### Supplied records:
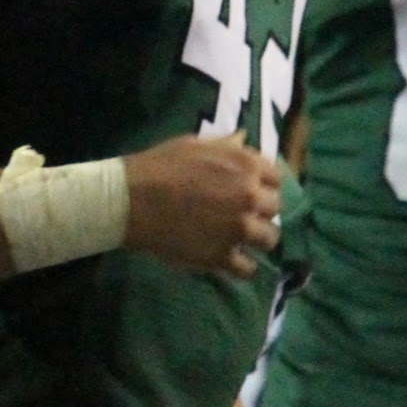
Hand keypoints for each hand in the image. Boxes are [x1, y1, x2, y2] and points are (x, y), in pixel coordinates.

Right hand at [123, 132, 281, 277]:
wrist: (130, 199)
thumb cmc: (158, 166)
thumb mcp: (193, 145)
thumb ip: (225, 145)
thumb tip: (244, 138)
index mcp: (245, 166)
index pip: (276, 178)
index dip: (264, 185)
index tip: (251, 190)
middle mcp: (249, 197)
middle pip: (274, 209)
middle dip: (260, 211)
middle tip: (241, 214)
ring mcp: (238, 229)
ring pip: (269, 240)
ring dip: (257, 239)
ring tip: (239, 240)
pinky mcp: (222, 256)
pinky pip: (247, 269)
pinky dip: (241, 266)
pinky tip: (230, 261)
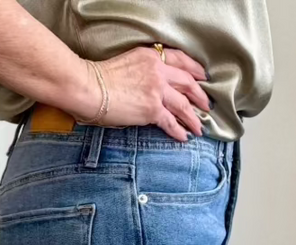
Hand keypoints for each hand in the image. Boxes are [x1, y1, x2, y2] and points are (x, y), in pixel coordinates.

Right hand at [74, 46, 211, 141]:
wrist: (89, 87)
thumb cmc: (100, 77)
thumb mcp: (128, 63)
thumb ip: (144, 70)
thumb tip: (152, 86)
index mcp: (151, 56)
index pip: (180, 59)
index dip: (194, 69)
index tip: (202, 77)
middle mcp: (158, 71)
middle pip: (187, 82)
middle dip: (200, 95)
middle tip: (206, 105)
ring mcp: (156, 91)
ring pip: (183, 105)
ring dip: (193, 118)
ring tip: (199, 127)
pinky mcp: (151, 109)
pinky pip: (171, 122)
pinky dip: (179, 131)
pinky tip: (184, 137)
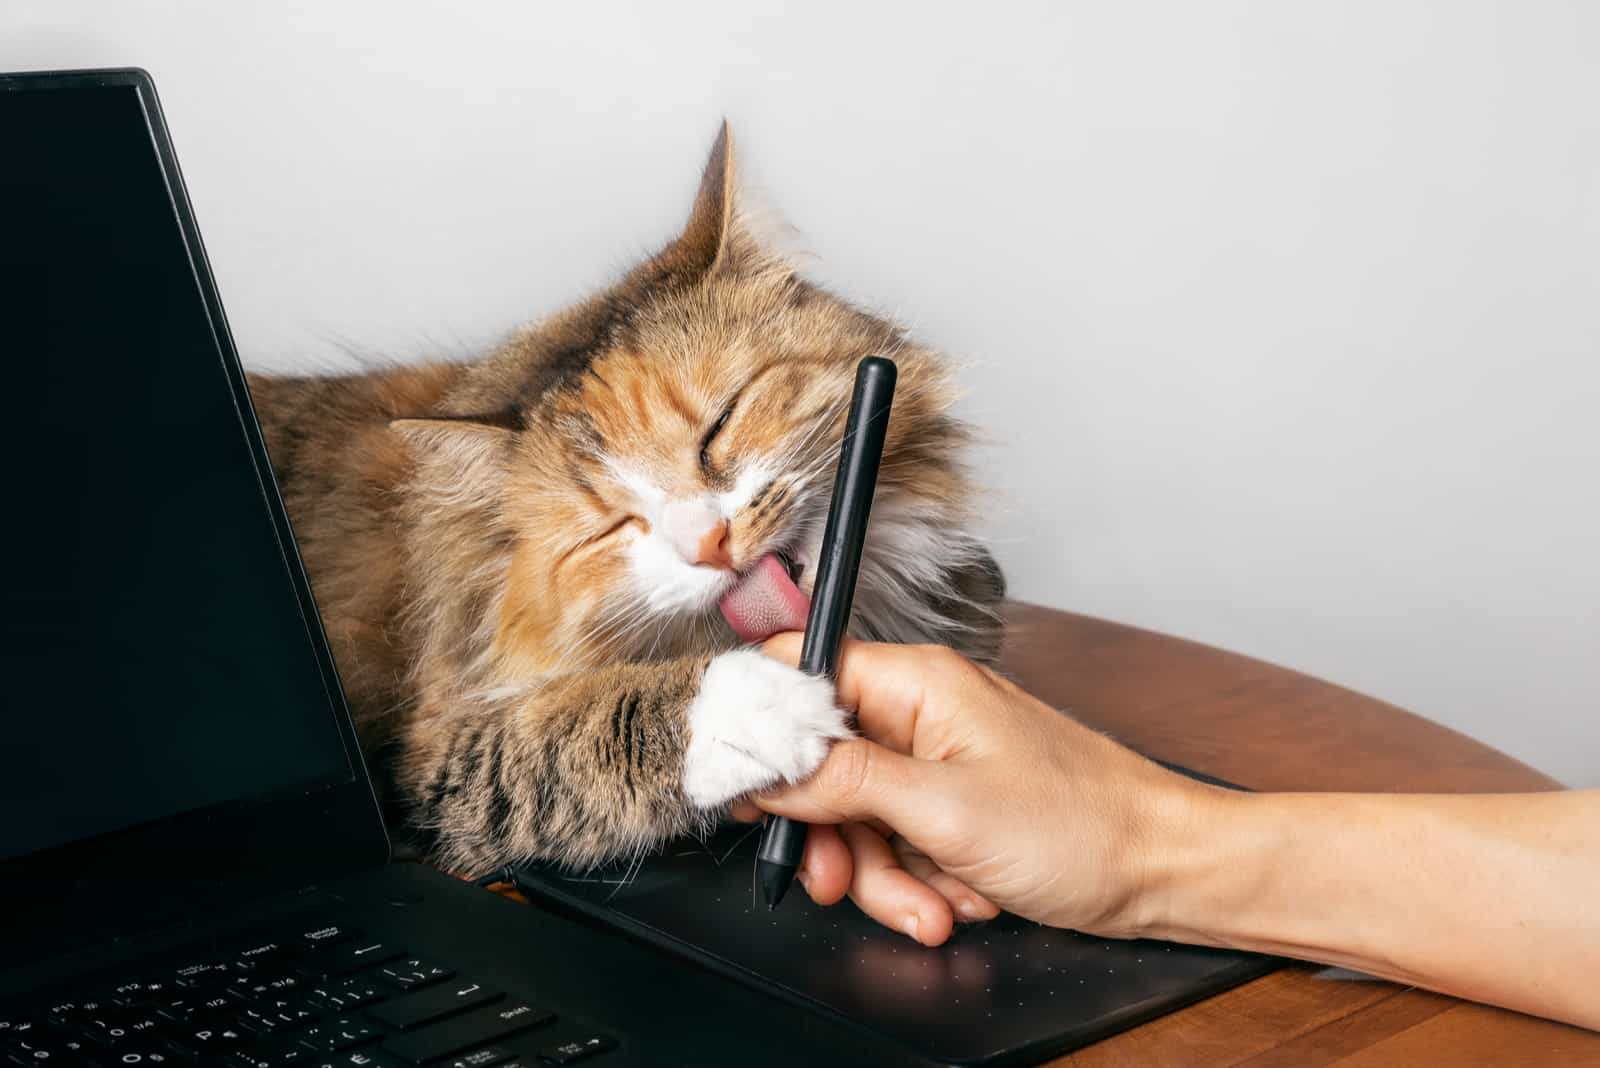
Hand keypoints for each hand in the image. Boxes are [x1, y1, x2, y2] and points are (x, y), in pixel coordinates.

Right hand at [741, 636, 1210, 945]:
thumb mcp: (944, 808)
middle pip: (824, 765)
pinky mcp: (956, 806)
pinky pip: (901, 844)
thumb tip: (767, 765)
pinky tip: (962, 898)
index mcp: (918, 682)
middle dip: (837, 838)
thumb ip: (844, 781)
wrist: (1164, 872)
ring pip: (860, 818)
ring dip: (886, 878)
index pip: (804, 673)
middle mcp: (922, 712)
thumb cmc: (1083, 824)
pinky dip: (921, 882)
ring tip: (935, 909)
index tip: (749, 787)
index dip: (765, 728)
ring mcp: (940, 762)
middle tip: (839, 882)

### Problem statement:
Which lines run from the one containing "middle mcp: (158, 71)" to the end of the entries above? Write them out exactly, leaving out every picture.

### Task solution:
middle mcp: (158, 71)
middle pip: (187, 82)
middle dip: (200, 95)
middle tip: (206, 105)
ring mcp: (156, 91)
ring pip: (183, 105)
ring dip: (193, 118)
ring tip: (199, 127)
pinky mcp: (151, 109)
pinky pip: (171, 122)
pinky dip: (179, 131)
pinky tip: (184, 137)
Hand keypoints for each hand in the image. Boxes are [x1, y1, x2, y2] and points are (x, y), in pixel coordinates.

Right hand at [741, 636, 1210, 945]:
thumb mcp: (944, 808)
middle pip: (824, 765)
pinky mcp: (956, 806)
pinky pip: (901, 844)
thumb tip: (767, 765)
pinky tip: (962, 898)
index mcp: (918, 682)
middle dip: (837, 838)
thumb ip: (844, 781)
wrist: (1164, 872)
ring pip: (860, 818)
ring dip: (886, 878)
index pip: (804, 673)
middle mcp: (922, 712)
thumb cmc: (1083, 824)
pinky dip: (921, 882)
ring tip: (935, 909)
index tip: (749, 787)
index dip: (765, 728)
ring mcp: (940, 762)
middle tip: (839, 882)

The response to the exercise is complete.